The classification of all data stored at multiple locations inside the infrastructure is essential. Unless it is clear which data is most critical and which ones can be directly exposed on the internet, setting up protection mechanisms can be a bit of a task. Data resting inside all the different data stores must be classified in terms of sensitivity and criticality. If the data is sensitive enough to prevent direct access from users, policies and mechanisms for ‘action at a distance’ shall be put in place.

AWS provides multiple data storage services, the most common ones being S3 and EBS disks. Application data can usually be found lying around inside data stores self hosted on EBS volumes. Also, all sensitive data that goes into S3 buckets should be properly encrypted prior to that. In fact, it would be better to enable encryption by default on these.

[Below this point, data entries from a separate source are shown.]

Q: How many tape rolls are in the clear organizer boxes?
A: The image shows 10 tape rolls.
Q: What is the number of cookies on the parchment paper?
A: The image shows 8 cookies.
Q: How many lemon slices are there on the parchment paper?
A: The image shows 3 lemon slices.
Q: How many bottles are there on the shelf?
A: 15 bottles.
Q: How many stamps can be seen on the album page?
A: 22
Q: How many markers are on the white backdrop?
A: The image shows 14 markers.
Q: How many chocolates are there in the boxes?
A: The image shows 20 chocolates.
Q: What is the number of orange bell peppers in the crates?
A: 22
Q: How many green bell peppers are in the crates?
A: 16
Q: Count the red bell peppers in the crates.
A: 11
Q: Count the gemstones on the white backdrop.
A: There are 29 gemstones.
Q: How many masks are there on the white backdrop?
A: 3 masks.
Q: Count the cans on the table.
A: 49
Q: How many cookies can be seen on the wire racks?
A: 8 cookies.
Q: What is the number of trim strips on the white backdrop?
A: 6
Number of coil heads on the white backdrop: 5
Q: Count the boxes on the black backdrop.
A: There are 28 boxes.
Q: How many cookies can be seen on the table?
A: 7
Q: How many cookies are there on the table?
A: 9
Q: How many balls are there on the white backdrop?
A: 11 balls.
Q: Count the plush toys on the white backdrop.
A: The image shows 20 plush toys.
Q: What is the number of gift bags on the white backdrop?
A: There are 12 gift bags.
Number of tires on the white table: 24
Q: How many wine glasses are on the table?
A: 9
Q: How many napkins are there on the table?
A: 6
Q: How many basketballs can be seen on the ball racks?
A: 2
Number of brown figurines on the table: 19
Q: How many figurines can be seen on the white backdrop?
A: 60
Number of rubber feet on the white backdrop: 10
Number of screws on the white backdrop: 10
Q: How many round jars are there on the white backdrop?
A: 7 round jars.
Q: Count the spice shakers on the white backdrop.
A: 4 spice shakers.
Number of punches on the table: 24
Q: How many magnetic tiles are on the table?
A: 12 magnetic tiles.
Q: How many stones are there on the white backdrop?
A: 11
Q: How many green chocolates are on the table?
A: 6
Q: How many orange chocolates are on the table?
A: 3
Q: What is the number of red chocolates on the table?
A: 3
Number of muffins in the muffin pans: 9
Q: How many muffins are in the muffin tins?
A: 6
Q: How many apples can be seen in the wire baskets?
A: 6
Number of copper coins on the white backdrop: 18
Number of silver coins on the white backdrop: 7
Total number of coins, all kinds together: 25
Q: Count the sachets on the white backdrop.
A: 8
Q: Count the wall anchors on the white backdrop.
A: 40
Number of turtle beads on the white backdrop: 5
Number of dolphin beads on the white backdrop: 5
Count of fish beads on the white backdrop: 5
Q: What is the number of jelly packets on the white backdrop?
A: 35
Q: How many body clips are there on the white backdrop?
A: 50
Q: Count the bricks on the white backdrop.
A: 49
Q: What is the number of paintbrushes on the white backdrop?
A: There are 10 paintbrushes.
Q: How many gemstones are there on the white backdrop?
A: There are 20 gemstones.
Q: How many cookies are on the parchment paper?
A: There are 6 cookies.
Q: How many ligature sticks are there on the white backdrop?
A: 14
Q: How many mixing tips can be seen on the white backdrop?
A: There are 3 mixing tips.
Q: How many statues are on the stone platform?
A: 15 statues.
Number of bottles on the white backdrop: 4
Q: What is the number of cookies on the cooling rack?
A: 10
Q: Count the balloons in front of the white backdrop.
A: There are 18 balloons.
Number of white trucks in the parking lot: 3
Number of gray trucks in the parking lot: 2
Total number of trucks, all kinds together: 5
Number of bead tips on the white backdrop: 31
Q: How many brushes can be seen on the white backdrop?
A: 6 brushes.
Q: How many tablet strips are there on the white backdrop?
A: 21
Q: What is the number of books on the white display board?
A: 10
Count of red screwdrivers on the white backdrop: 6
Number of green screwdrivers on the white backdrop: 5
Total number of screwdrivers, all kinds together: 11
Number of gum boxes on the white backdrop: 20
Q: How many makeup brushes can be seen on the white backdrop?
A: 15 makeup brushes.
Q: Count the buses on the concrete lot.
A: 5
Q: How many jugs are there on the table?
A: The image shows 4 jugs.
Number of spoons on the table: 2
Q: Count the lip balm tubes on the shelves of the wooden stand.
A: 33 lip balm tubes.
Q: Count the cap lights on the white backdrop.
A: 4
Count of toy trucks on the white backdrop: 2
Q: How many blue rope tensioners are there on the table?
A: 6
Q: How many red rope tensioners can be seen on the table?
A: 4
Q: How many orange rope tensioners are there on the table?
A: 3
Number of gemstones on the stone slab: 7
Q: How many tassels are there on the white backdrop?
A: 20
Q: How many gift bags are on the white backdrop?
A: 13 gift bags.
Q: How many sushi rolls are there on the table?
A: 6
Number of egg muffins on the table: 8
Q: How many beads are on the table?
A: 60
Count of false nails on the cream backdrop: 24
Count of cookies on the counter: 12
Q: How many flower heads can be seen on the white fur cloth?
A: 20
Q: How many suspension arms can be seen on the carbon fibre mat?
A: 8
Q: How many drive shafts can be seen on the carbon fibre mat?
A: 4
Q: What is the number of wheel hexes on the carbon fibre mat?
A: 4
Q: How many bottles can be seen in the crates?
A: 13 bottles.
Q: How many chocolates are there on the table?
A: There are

Protecting in transit data is also equally important, and to do that, secure connections are required, which can be obtained using TLS encryptions. Making sure that data is transferred over secure channels should be enough. AWS Certificate Manager is a good tool to manage SSL/ TLS certificates.

Preparing and Responding to Security Incidents the Right Way

Once all the automation has been set up, and security controls are put in place, designing incident response plans and playbooks becomes easier. A good plan must cover the response, communication, and recovery steps following any security incident. This is where the logs, snapshots and backups, GuardDuty findings play a critical role. They make the task relatively more efficient. Overall, the aim should be to prepare for an incident before it happens and to iterate and train the entire team to thoroughly follow the incident response plan.